:: Text excerpt ::

Fundamentally, it is just a collection of vertices and edges. Each vertex is connected to its two neighbors by two edges. Only examining these figures by their connectedness is precisely the kind of thing *graph theory* deals with. Graph can seem like a strange name, as it has no relation to the familiar graphs on a Cartesian plane one may be familiar with. Either way, it is a worthy subject of study, and will be the focus of this article.
Loops without Distance
----------------------
For polygons in a Euclidean setting, the position of points matters, as well as which points connect to which. A rectangle is different from a trapezoid or a kite. However, topologically, all of these are quadrilateral graphs and cannot be distinguished; they are but a simple notion of 4 points in a loop.
![]()
From a graph theory perspective, the vertices are sometimes called nodes. In these graphs, each edge has no direction associated to it, so the graph is called *undirected*. Additionally, these graphs are *planar* since the nodes can be arranged so that no nodes cross another, despite the appearance of the lower-right figure.
If the graph is a simple loop, it is called a [*cycle graph*](https://en.wikipedia.org/wiki/Cycle_graph), denoted $C_n$, where n is the number of nodes. In a cycle graph, all nodes and all edges are identical to each of the others. Therefore, the best geometric interpretation is a shape which is
- Regular, so that each edge and each angle (vertex) are of equal measure
- Convex, so that no edge meets another without creating a vertex (or node)
In other words, $C_3$ is analogous to an equilateral triangle, $C_4$ is analogous to a square, and so on.
### Encoding Graphs
There are two primary ways to store information about a graph. The first is by labelling each node (for example, with integers), then recording the edges as a list of pairs of connected nodes. In the case of an undirected graph, these are unordered pairs. While such a list is convenient, it doesn't convey a lot of information about the graph besides the number of edges.

:::

## What the task requires
Please pick up the graph theory passage right after its final sentence and carry it on.

:: Records provided ::

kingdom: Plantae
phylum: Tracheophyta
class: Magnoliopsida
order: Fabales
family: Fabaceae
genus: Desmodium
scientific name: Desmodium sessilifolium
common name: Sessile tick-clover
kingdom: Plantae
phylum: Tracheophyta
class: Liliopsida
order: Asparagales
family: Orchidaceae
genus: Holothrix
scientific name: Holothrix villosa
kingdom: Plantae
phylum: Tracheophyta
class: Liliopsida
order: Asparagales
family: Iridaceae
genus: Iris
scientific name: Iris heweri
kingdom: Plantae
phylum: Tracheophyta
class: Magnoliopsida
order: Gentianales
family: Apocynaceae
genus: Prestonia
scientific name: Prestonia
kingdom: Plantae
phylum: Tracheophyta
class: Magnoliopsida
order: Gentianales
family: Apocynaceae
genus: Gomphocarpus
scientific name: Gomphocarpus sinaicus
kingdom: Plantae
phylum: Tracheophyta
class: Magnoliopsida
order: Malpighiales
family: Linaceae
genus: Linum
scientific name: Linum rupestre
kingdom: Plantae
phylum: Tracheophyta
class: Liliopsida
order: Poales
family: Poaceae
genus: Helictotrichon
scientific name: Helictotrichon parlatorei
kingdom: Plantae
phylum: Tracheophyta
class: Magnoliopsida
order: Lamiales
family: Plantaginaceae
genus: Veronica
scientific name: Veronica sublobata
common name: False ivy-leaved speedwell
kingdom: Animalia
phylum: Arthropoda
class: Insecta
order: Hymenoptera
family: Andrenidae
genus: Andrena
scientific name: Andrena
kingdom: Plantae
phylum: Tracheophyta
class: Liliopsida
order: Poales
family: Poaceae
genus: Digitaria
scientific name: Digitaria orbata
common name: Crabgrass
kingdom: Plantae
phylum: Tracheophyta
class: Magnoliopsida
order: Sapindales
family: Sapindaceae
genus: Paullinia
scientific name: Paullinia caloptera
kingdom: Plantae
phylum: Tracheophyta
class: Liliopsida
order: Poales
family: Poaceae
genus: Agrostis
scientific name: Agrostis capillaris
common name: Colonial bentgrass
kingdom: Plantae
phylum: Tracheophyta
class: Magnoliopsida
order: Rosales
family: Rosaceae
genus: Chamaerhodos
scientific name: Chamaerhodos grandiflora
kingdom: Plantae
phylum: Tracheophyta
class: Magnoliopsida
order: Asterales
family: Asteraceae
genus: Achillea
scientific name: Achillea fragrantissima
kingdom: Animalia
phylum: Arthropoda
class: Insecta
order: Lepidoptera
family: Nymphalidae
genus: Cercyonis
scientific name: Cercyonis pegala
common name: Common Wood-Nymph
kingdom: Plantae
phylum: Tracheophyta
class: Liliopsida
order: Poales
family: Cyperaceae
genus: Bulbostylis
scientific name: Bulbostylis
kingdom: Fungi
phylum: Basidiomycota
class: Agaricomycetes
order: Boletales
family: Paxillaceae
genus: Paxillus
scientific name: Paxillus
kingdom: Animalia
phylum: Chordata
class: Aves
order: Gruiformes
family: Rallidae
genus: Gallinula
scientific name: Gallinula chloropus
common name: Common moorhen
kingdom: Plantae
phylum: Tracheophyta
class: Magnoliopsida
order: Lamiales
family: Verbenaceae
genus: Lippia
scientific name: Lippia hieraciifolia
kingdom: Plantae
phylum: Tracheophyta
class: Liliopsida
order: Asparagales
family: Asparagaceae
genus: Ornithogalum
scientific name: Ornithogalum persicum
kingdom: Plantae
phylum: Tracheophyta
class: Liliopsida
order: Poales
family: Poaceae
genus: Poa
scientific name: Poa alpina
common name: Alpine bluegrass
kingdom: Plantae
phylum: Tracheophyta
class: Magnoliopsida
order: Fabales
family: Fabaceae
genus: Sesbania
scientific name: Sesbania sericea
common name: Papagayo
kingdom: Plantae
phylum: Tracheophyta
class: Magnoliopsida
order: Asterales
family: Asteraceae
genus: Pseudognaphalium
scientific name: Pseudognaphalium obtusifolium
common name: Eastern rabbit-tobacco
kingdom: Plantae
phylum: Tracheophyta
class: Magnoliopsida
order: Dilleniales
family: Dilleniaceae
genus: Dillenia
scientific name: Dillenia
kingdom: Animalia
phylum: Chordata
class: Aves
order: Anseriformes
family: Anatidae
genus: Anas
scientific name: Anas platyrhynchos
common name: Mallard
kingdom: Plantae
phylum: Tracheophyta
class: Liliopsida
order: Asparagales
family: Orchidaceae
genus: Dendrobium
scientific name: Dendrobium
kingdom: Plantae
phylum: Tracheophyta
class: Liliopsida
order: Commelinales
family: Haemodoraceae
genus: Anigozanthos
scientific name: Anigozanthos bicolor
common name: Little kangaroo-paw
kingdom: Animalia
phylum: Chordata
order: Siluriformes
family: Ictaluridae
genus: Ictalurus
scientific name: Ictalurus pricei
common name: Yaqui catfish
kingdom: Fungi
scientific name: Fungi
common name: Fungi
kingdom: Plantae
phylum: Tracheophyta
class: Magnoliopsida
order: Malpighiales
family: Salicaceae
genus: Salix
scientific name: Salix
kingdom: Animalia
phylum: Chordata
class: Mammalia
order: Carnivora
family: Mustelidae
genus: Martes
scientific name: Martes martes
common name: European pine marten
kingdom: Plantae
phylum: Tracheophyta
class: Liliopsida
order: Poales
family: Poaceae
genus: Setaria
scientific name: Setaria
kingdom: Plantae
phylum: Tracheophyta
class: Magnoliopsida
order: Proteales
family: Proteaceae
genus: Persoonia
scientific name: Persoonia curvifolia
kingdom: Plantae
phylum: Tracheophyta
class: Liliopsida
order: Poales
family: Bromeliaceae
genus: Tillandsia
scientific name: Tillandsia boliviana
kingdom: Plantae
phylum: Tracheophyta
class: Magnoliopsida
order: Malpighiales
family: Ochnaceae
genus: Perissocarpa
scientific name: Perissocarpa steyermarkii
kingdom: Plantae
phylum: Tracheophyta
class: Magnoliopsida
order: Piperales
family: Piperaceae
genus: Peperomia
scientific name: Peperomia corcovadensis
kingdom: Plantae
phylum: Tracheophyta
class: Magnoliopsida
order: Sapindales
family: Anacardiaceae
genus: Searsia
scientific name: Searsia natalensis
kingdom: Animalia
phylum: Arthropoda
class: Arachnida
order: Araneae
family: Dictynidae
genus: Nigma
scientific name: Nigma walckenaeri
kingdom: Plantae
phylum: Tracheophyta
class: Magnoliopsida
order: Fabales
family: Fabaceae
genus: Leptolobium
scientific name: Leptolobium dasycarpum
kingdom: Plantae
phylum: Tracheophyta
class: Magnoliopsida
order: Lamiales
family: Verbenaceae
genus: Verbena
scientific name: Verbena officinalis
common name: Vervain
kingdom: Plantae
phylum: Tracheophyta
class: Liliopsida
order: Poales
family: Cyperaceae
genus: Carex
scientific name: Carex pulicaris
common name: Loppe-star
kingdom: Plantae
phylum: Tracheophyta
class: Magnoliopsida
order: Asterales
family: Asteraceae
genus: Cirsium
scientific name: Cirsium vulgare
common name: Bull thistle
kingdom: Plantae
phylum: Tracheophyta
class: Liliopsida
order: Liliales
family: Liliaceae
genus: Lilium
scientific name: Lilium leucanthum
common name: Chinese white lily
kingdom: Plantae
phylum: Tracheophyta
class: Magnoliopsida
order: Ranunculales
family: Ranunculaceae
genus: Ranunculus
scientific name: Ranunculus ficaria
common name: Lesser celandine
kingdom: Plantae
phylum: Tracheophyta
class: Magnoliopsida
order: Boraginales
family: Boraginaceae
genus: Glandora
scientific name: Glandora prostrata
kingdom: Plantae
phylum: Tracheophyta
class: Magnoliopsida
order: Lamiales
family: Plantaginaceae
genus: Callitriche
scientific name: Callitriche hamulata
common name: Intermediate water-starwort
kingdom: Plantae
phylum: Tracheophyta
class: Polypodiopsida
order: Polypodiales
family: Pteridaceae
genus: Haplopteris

:::

## Exercise output
Alternatively, these pairs can also be interpreted as addresses in a matrix, called an *adjacency matrix*.
$$
\begin{align*}
C_3 := \begin{matrix} [(0, 1),\\ (1, 2),\\ (2, 0)] \end{matrix} &\cong
\begin{pmatrix} 0 & 1 & 1 \\ 1 & 0 & 1 \\ 1 & 1 & 0 \end{pmatrix} \\ \\
C_4 := \begin{matrix} [(0, 1),\\ (1, 2),\\ (2, 3),\\ (3, 0)] \end{matrix} & \cong
\begin{pmatrix} 0 & 1 & 0 & 1 \\ 1 & 0 & 1 & 0 \\ 0 & 1 & 0 & 1 \\ 1 & 0 & 1 & 0 \end{pmatrix} \\ \\
C_5 := \begin{matrix} [(0, 1),\\ (1, 2),\\ (2, 3),\\ (3, 4),\\ (4, 0)] \end{matrix} &\cong
\begin{pmatrix} 0 & 1 & 0 & 0 & 1 \\ 1 & 0 & 1 & 0 & 0 \\
0 & 1 & 0 & 1 & 0 \\ 0 & 0 & 1 & 0 & 1 \\ 1 & 0 & 0 & 1 & 0 \end{pmatrix} \\
\end{align*}
$$
Each adjacency matrix is square, where each column and row refer to a specific node. An entry is 1 when the nodes corresponding to the row and column of its address are joined by an edge (and zero otherwise). For undirected graphs, these matrices are symmetric, since it is possible to traverse an edge in either direction.
Swapping the labels on two nodes is as simple as exchanging two rows and two columns. Just one of these swaps would flip the sign of the determinant of the adjacency matrix. However, since they occur in pairs, the determinant is invariant of the labelling (equally, a graph invariant).
Prismatic Recurrence
--------------------
The determinant of a matrix is also the product of its eigenvalues, which are another matrix invariant. The set of eigenvalues is also called its *spectrum*, and the study of the spectra of graphs is called [*spectral graph theory*](https://en.wikipedia.org/wiki/Spectral_graph_theory), which is among the most mystifying names in math to read for the first time.
Eigenvalues are the roots of the characteristic polynomial of a matrix. The matrix $C_5$ is sufficiently large enough to generalize to $C_n$, and its characteristic polynomial by [Laplace expansion](https://en.wikipedia.org/wiki/Laplace_expansion) is:
$$
\begin{gather*}
Ax = \lambda x \implies (\lambda I - A)x = 0 \\ \\
c_5(\lambda) = |\lambda I - C_5| = \left |
\begin{matrix} \lambda & -1 & 0 & 0 & -1 \\ -1 & \lambda & -1 & 0 & 0 \\
0 & -1 & \lambda & -1 & 0 \\ 0 & 0 & -1 & \lambda & -1 \\ -1 & 0 & 0 & -1 & \lambda \end{matrix}
\right | \\
= \lambda m_{1,1}
+ \overbrace{(-1)}^\text{entry}\overbrace{(-1)^{1 + 2 \ }}^\text{sign} m_{1, 2}
+ \overbrace{(-1)}^\text{entry}\overbrace{(-1)^{1 + 5 \ }}^\text{sign} m_{1, 5}
\end{gather*}
$$
Note that every occurrence of "5" generalizes to higher *n*. The first minor is easily expressed in terms of *another* matrix's characteristic polynomial.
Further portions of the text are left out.